[[ RECORD EXTRACTS open ]]

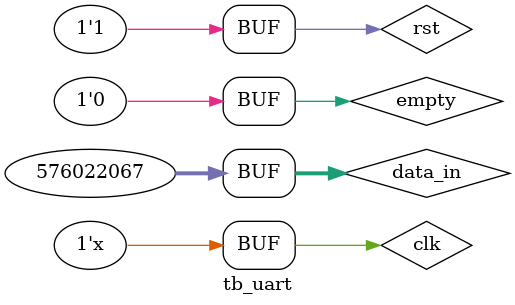
<source format=v>
`timescale 1ns / 1ps


module tb_uart;

	// Inputs
	reg clk;
	reg [31:0] data_in;
	reg rst;
	reg empty;

	// Outputs
	wire [7:0] data_out;
	wire rd_en;
	wire pulse;

	// Instantiate the Unit Under Test (UUT)
	uart_tx uut (
		.clk(clk), 
		.data_in(data_in), 
		.rst(rst), 
		.data_out(data_out), 
		.empty(empty), 
		.rd_en(rd_en), 
		.pulse(pulse)
	);

	initial begin
		// Initialize Inputs
		clk = 0;
		data_in = 0;
		rst = 0;
		empty = 1;
		#100
		rst = 1;
		#100
		data_in = 32'h22556633;
		#100
		empty = 0;
		// Wait 100 ns for global reset to finish
		#100000;
        
		// Add stimulus here

	end
    always #10 clk =~clk; 
endmodule


</source>
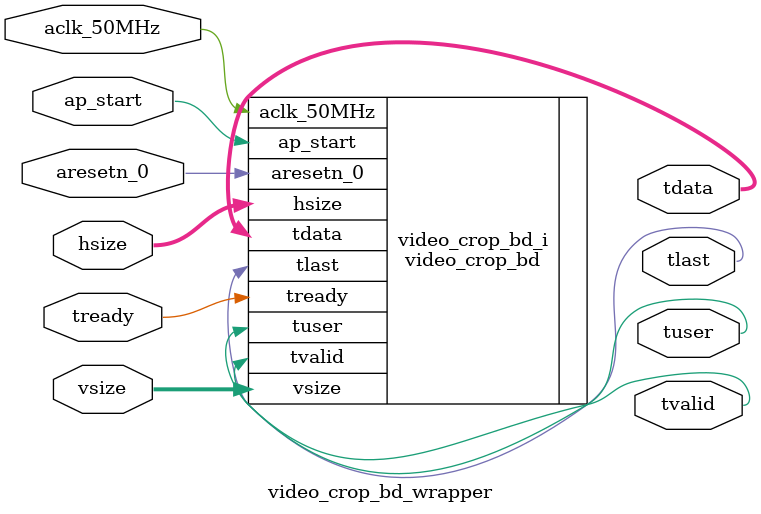
<source format=v>
`timescale 1 ps / 1 ps

module video_crop_bd_wrapper
   (aclk_50MHz,
    ap_start,
    aresetn_0,
    hsize,
    tdata,
    tlast,
    tready,
    tuser,
    tvalid,
    vsize);
  input aclk_50MHz;
  input ap_start;
  input aresetn_0;
  input [31:0]hsize;
  output [7:0]tdata;
  output [0:0]tlast;
  input tready;
  output [0:0]tuser;
  output tvalid;
  input [31:0]vsize;

  wire aclk_50MHz;
  wire ap_start;
  wire aresetn_0;
  wire [31:0]hsize;
  wire [7:0]tdata;
  wire [0:0]tlast;
  wire tready;
  wire [0:0]tuser;
  wire tvalid;
  wire [31:0]vsize;

  video_crop_bd video_crop_bd_i
       (.aclk_50MHz(aclk_50MHz),
        .ap_start(ap_start),
        .aresetn_0(aresetn_0),
        .hsize(hsize),
        .tdata(tdata),
        .tlast(tlast),
        .tready(tready),
        .tuser(tuser),
        .tvalid(tvalid),
        .vsize(vsize));
endmodule

</source>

[[ RECORD EXTRACTS closed ]]

When a line in the data contains "empty", return it as written.

### RESPONSE TO THIS TASK
	reg empty;
		.empty(empty), 
		empty = 1;
		empty = 0;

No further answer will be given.